Suppose that we have two continuous independent random variable $X$ and $Y$ with respective densities $f_x$ and $f_y$, how can we prove that $X$ is different than $Y$.

I thought about proving it by contradiction using the definition of the probability of a random variable ( using integral equalities to prove that densities are equals therefore the absurdity ) but I didn't utilize independency there so I felt like it's wrong ( also I'm not sure if two lebesgue integrals are equals in the same interval then the functions integrated are also equals ).

Answer 1

If we have that $X \perp \!\!\! \perp Y$ then we know that $\displaystyle f_{X,Y}(x,y) = f_X(x)\cdot f_Y(y)$.

We can either have $P(X=Y) = 0$ or $f_X \neq f_Y$ as our " measure" of them being different.

For a given $z$ we have

$P(X =z, Y =z) = P(X=z)P(Y=z) = 0 \cdot 0$.

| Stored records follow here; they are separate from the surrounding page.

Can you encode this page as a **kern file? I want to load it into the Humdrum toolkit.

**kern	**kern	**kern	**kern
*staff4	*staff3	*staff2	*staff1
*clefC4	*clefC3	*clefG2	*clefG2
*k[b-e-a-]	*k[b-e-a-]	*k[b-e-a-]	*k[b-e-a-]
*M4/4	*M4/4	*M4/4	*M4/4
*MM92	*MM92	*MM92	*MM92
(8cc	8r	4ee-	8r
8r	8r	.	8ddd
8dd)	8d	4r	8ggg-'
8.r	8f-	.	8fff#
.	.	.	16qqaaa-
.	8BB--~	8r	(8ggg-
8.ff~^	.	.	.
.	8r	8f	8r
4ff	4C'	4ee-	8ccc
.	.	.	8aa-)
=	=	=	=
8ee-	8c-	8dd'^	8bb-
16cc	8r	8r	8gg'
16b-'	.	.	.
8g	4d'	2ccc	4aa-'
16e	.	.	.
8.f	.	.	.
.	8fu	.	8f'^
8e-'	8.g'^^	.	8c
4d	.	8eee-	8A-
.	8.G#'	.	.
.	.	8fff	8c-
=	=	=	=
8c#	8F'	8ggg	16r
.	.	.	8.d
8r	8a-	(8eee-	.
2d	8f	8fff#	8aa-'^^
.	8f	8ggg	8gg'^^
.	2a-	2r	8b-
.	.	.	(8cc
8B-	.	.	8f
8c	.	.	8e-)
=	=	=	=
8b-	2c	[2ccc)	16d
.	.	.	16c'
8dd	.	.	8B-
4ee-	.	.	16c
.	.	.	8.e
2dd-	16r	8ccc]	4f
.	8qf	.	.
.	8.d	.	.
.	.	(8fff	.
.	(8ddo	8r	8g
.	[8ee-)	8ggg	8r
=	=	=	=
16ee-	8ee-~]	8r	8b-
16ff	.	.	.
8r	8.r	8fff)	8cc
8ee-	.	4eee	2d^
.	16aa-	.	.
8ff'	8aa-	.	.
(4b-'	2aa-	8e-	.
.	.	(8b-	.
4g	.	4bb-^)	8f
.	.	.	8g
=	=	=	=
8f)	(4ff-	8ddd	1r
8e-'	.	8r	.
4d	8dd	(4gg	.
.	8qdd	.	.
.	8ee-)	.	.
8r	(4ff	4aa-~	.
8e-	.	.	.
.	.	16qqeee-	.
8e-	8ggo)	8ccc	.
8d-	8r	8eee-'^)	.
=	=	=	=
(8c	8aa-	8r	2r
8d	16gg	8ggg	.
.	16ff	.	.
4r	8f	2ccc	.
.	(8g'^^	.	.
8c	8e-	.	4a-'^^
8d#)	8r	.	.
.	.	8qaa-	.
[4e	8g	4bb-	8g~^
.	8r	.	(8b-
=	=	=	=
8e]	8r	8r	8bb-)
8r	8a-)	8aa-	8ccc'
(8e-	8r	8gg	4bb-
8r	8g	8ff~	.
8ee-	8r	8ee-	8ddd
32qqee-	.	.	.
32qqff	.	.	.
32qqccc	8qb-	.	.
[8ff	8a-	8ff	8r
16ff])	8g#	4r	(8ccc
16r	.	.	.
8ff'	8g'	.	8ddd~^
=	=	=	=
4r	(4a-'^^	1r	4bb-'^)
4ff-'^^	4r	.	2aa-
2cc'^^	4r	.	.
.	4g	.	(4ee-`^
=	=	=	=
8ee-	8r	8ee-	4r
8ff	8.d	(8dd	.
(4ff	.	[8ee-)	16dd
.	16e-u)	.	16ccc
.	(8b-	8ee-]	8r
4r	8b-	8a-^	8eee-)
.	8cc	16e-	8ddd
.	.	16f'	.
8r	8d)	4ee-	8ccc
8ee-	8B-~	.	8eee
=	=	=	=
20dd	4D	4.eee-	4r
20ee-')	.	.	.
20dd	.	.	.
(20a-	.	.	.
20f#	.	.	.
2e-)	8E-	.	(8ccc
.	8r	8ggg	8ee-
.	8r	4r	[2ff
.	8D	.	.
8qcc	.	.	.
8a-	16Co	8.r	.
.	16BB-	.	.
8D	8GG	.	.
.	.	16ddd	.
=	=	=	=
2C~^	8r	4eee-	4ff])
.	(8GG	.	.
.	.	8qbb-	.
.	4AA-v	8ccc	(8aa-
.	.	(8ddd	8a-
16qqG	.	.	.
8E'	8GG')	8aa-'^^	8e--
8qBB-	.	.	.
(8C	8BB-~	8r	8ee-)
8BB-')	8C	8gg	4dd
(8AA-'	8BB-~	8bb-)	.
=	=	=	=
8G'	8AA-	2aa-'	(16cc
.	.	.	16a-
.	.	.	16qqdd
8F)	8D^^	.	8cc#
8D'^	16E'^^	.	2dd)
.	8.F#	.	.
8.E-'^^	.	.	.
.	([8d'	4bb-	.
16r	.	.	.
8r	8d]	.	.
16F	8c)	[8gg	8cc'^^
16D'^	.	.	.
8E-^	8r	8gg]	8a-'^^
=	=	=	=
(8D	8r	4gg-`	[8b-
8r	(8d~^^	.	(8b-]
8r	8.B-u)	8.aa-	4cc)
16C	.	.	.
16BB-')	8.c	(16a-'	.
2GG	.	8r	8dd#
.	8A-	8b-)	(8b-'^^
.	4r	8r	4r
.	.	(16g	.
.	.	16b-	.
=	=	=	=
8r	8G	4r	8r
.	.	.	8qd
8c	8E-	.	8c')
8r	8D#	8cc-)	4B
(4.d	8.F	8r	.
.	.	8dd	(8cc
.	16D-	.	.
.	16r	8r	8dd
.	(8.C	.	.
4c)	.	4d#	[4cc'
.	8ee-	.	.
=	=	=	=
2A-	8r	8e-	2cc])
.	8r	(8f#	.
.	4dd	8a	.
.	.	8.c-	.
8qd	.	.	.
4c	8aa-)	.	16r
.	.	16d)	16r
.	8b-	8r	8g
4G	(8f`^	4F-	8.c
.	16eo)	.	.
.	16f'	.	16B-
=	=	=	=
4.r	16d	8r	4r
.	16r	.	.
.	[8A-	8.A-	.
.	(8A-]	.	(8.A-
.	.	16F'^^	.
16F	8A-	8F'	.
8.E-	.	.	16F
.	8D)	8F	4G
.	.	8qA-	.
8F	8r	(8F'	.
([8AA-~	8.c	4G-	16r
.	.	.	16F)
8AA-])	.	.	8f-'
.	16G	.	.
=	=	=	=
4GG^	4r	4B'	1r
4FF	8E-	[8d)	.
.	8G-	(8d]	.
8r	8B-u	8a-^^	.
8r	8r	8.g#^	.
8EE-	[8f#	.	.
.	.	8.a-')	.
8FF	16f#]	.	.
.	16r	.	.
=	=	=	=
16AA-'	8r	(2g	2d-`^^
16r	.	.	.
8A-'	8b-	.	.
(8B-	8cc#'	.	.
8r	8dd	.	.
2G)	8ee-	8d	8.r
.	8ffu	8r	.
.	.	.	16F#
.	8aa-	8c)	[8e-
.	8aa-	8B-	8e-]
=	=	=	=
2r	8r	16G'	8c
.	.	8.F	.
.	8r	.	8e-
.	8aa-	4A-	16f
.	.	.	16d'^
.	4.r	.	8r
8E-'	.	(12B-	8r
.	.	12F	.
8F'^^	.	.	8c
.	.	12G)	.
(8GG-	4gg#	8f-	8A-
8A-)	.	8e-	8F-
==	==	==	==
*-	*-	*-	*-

More work is required to get that $P(X=Y)=0$. See @angryavian's answer.

Answer 2

In general, if $(X,Y)$ has joint density $f_{X,Y}$, then the probability that $(X,Y)$ lies in some subset $A \subseteq \mathbb{R}^2$ is the two-dimensional integral $$P((X,Y) \in A) = \iint_A f_{X,Y}(x,y) \, dx \, dy.$$ In this case, you do have a joint density: $f_{X,Y}(x,y) = f_X(x) \cdot f_Y(y)$. And in your case, $A = \{(x,y) : x=y\}$ is a diagonal line in the $(x,y)$-plane. The two-dimensional integral of a function over a region with no area (like a line) is zero.

[Update: I noticed you mentioned Lebesgue integrals in your question, so I am guessing you would understand that the integral over a set of measure zero is zero.]